Keduanya diamankan polisi usai rumah mereka di Kecamatan Teluk Nibung, Kota Tanjungbalai, dikepung dan diamuk ratusan warga yang geram pada Rabu (22/7/2026) malam.
Wali Kota Tanjungbalai bahkan turun langsung mendatangi Mapolres Tanjungbalai untuk melihat kondisi serta proses penanganan terhadap kedua terduga pelaku.
Kasi Humas Polres Tanjungbalai, Ipda Ruslan mengatakan, kedua terduga pelaku telah diamankan dan kini tengah menjalani pemeriksaan tertutup di Unit Perlindungan Perempuan dan Anak (PPA) Satreskrim Polres Tanjungbalai.

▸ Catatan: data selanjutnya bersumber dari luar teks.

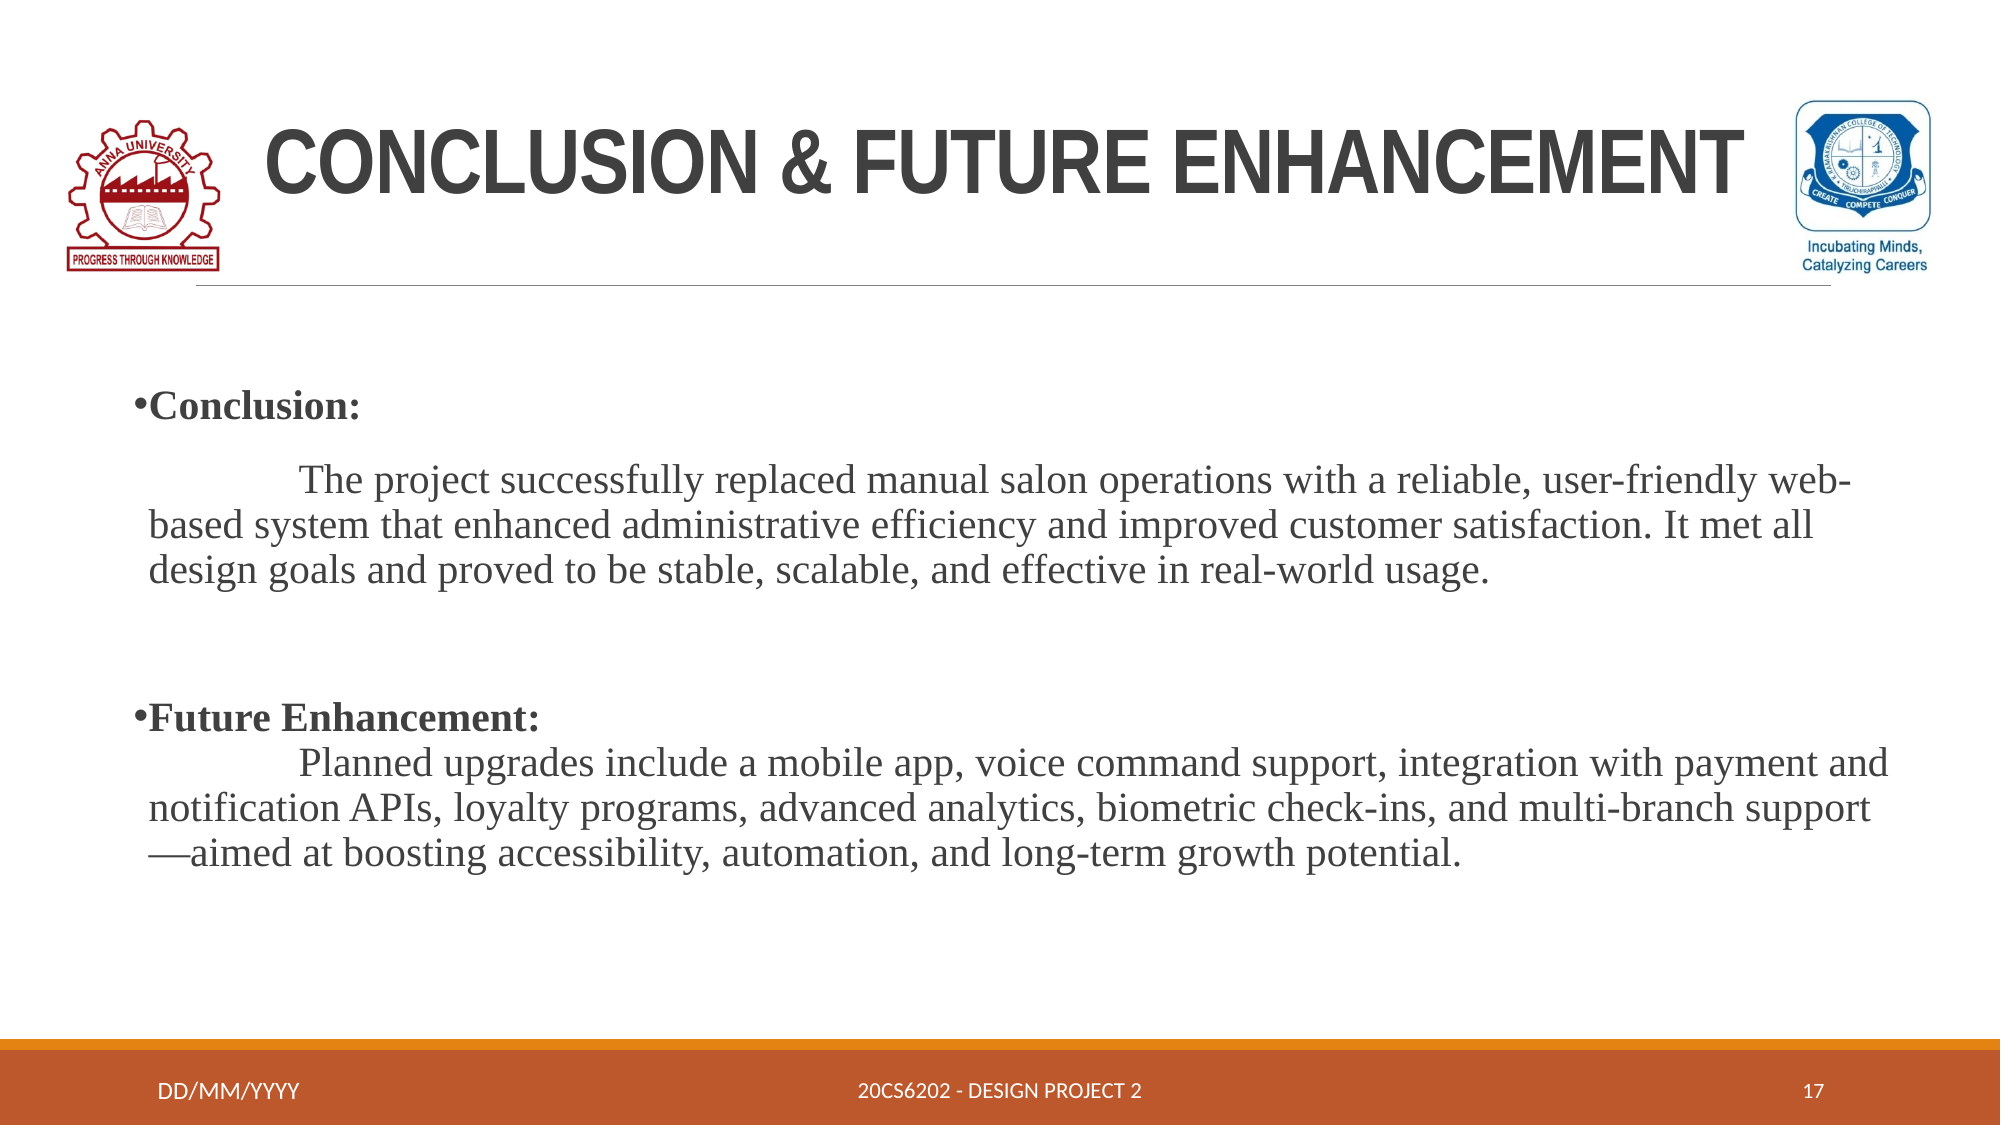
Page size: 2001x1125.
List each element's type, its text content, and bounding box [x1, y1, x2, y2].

title CONCLUSION & FUTURE ENHANCEMENT [180, 47, 1830, 285]
slide_number 17 [1624, 1059, 1840, 1120]
footer 20CS6202 - DESIGN PROJECT 2 [604, 1059, 1396, 1120]
list Conclusion: The project successfully replaced manual salon operations with a reliable, user-friendly web-based system that enhanced administrative efficiency and improved customer satisfaction. It met all design goals and proved to be stable, scalable, and effective in real-world usage. Future Enhancement: Planned upgrades include a mobile app, voice command support, integration with payment and notification APIs, loyalty programs, advanced analytics, biometric check-ins, and multi-branch support—aimed at boosting accessibility, automation, and long-term growth potential. [118, 296, 1921, 1052]
text_box DD/MM/YYYY [142, 1066, 532, 1112]
picture [62, 115, 224, 274]
picture [1793, 98, 1932, 277]
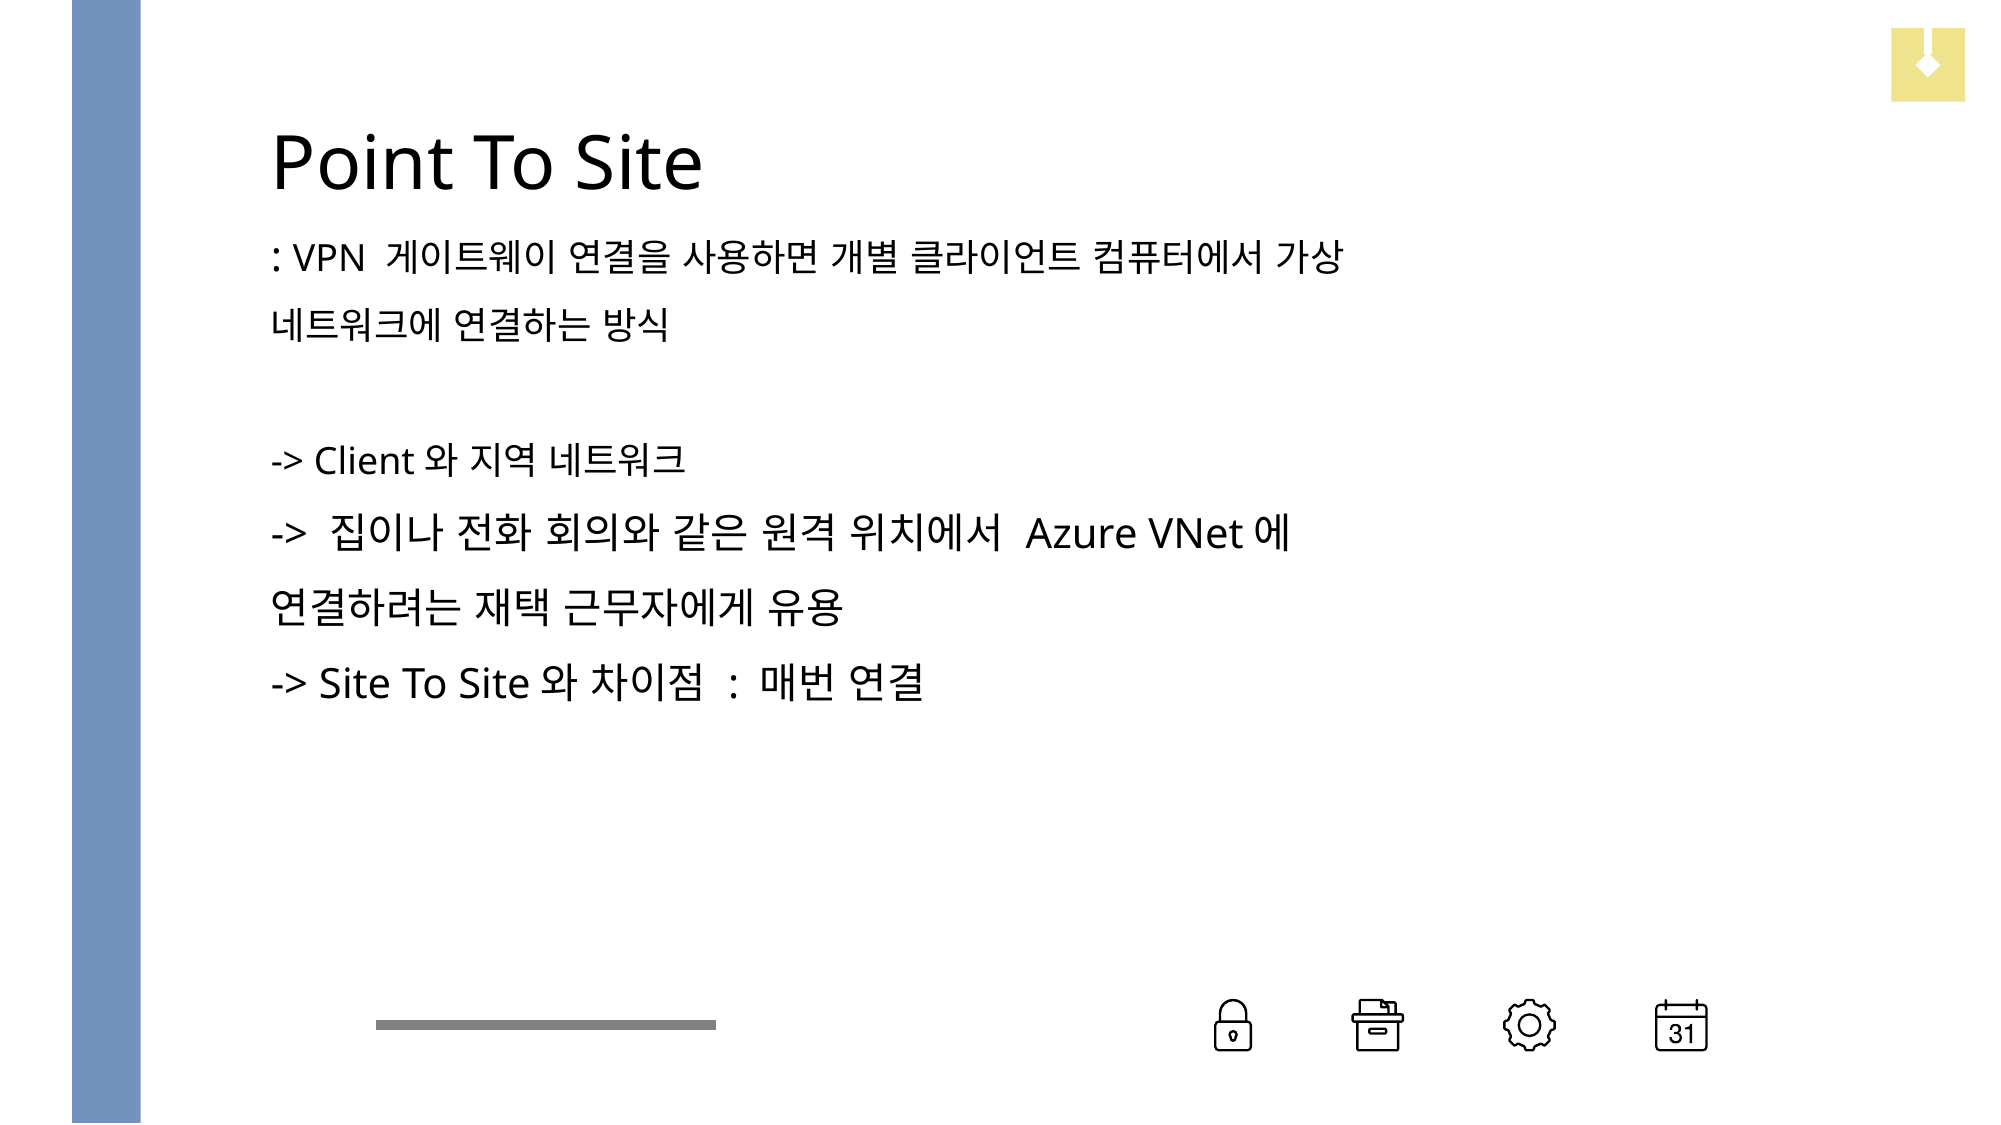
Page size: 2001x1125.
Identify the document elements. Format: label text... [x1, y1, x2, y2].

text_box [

Laporan terkait perbuatan dugaan pelecehan oleh suami oknum guru tersebut sebenarnya telah dilayangkan sejak Mei lalu. Dalam menjalankan aksinya, pelaku diduga menggunakan modus mengiming-imingi atau memberikan ponsel (handphone) kepada korban sebelum melakukan aksi pencabulan.
“Kedua pelaku yang merupakan pasangan suami istri itu masih diperiksa intensif di Unit PPA Polres Tanjungbalai,” katanya, Kamis (23/7/2026).

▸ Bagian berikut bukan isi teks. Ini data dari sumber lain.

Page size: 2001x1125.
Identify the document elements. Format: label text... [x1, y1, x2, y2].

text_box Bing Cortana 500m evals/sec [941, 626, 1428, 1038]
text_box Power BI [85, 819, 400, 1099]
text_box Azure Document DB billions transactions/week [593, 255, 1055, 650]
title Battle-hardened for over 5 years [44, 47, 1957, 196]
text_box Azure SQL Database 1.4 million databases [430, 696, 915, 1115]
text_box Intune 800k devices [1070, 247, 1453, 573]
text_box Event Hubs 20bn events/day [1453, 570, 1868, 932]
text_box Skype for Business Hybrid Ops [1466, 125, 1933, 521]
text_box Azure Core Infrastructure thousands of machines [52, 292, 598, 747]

KPAD Dampingi Psikologis Korban
Emosi warga membuncah hingga melakukan pengepungan lantaran menganggap proses hukum terhadap terduga pelaku berjalan lambat sejak dilaporkan beberapa bulan lalu.
Komisi Perlindungan Anak Daerah (KPAD) Kabupaten Asahan mengonfirmasi akan memberikan pengawalan penuh, baik dalam proses hukum maupun pemulihan trauma mental korban.